◆ **練習文段**
%%
In [None]:
# 安裝必要庫
!pip install emcee

# 導入庫
import numpy as np
import emcee
import matplotlib.pyplot as plt
import pandas as pd
from scipy import stats
from google.colab import files

"""
Dependencies:
- numpy==1.23.5
- emcee==3.1.4
- matplotlib==3.7.1
- pandas==2.0.3
- scipy==1.10.1
Data: SPARC dataset (Lelli et al. 2016), available at http://astroweb.cwru.edu/SPARC/
"""

# 上傳數據並讀取
uploaded = files.upload()
column_names = ['galaxy_id', 'rad[kpc]', 'vobs[km/s]', 'errv[km/s]', 'mass[M_sun]']
sparc_data = pd.read_csv(list(uploaded.keys())[0], sep='\s+', names=column_names, skiprows=0)
galaxy_ids = sparc_data['galaxy_id'].unique()

# 基本常數與模型定義
G = 6.674e-11         # 萬有引力常數 (m^3 kg^-1 s^-2)
M_sun = 1.989e30      # 太陽質量 (kg)
kpc_to_m = 3.085e19   # 1 kpc 轉換為 m
a0 = 1.2e-10          # MOND 加速度常數 (m/s^2)

# ----------------------------
# 修正後的四元數模型 (簡化版, 移除 0.5)
%%
◆ **待辦事項**
a) 這段程式碼把 MOND 加速度常數 a0 設成多少？
b) 從最後一行之後，把這段程式碼接著寫下去。
這些條目跟這段程式碼沒有關係。

◆ **擷取條目**
%%
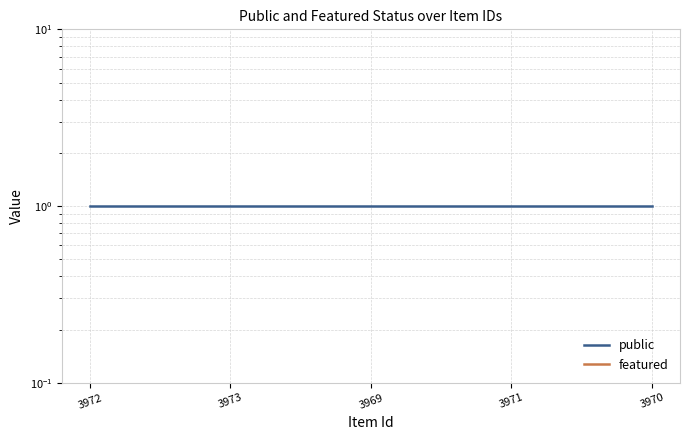

What position from the right is 3970?

1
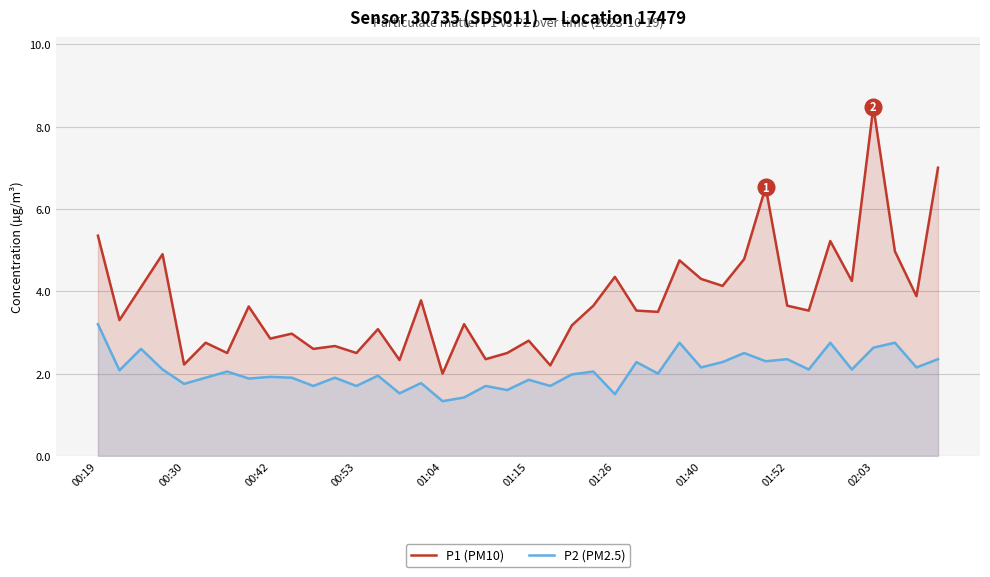

Rank the series by their maximum value, from highest to lowest.

P1 (PM10), P2 (PM2.5)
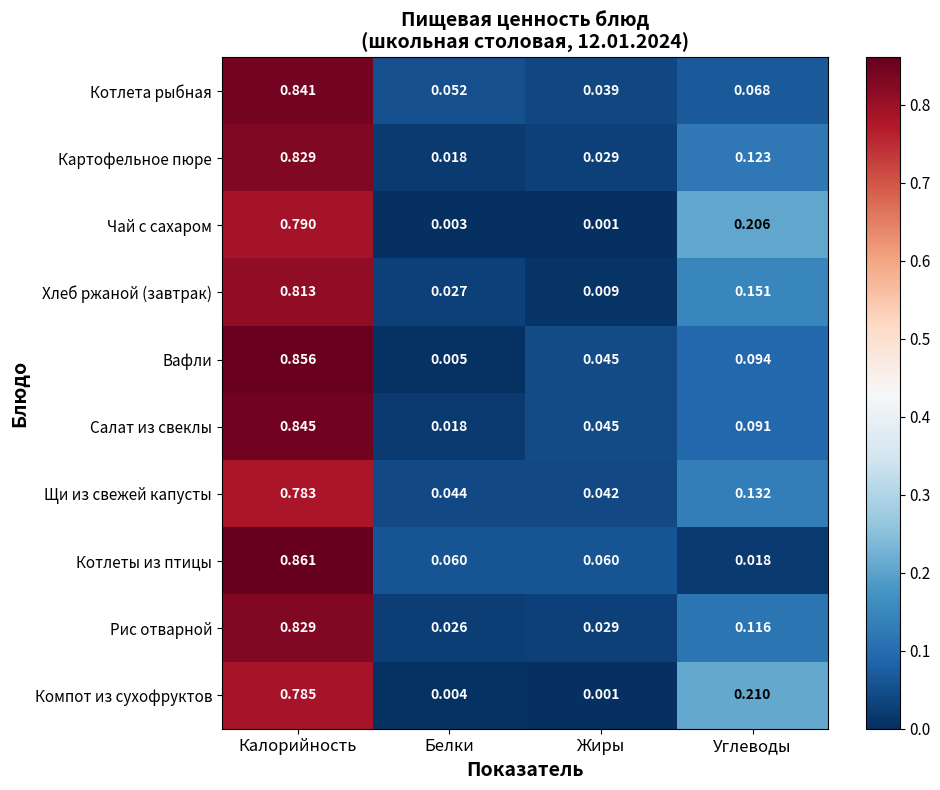

At which category does the chart reach its minimum across all series?

Жиры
%%
◆ **結果**
a) 1.2e-10 m/s^2。

b)
# ----------------------------
def rotation_curve_quat_simple(r_kpc, M_solar, rs_kpc, epsilon):
    """
    修正後的四元數模型（簡化版）:
      v(r) = sqrt[ (G*M_solar*M_sun*(1 - exp(-r_m/rs_m)) / r_m)
                   + (epsilon * (r_m / rs_m)) ]
    其中：
      - r_kpc 與 rs_kpc 以 kpc 為單位，實際計算轉為 m
      - M_solar 為重子質量 (單位：M_sun)
      - epsilon 為幾何修正耦合常數 (不再乘上 0.5)
    返回值最終轉為 km/s。
    """
    r_m = r_kpc * kpc_to_m
    rs_m = rs_kpc * kpc_to_m

    # 基於指數盤面的重子貢獻
    v_baryon = np.sqrt(G * M_solar * M_sun * (1 - np.exp(-r_m / rs_m)) / r_m)
    # 幾何修正項：移除「0.5」因子
    correction = epsilon * (r_m / rs_m)
    v_total = np.sqrt(v_baryon**2 + correction)
    return v_total * 1e-3  # 轉換為 km/s

# ----------------------------
# ΛCDM 模型（保持不變）
# ----------------------------
def rotation_curve_LCDM(r_kpc, M_solar, rs_kpc, M_dm, rs_dm):
    r_m = r_kpc * kpc_to_m
    v_baryon = np.sqrt(G * M_solar * M_sun / r_m)
    v_dm = np.sqrt(G * M_dm * M_sun * (1 - np.exp(-r_m / (rs_dm * kpc_to_m))) / r_m)
    return np.sqrt(v_baryon**2 + v_dm**2) * 1e-3  # km/s

def rotation_curve_LCDM_fixed(r_kpc, M_solar, rs_kpc):
    true_f_DM  = 10.0
    true_rs_DM = 15.0
    M_dm = M_solar * true_f_DM
    return rotation_curve_LCDM(r_kpc, M_solar, rs_kpc, M_dm, true_rs_DM)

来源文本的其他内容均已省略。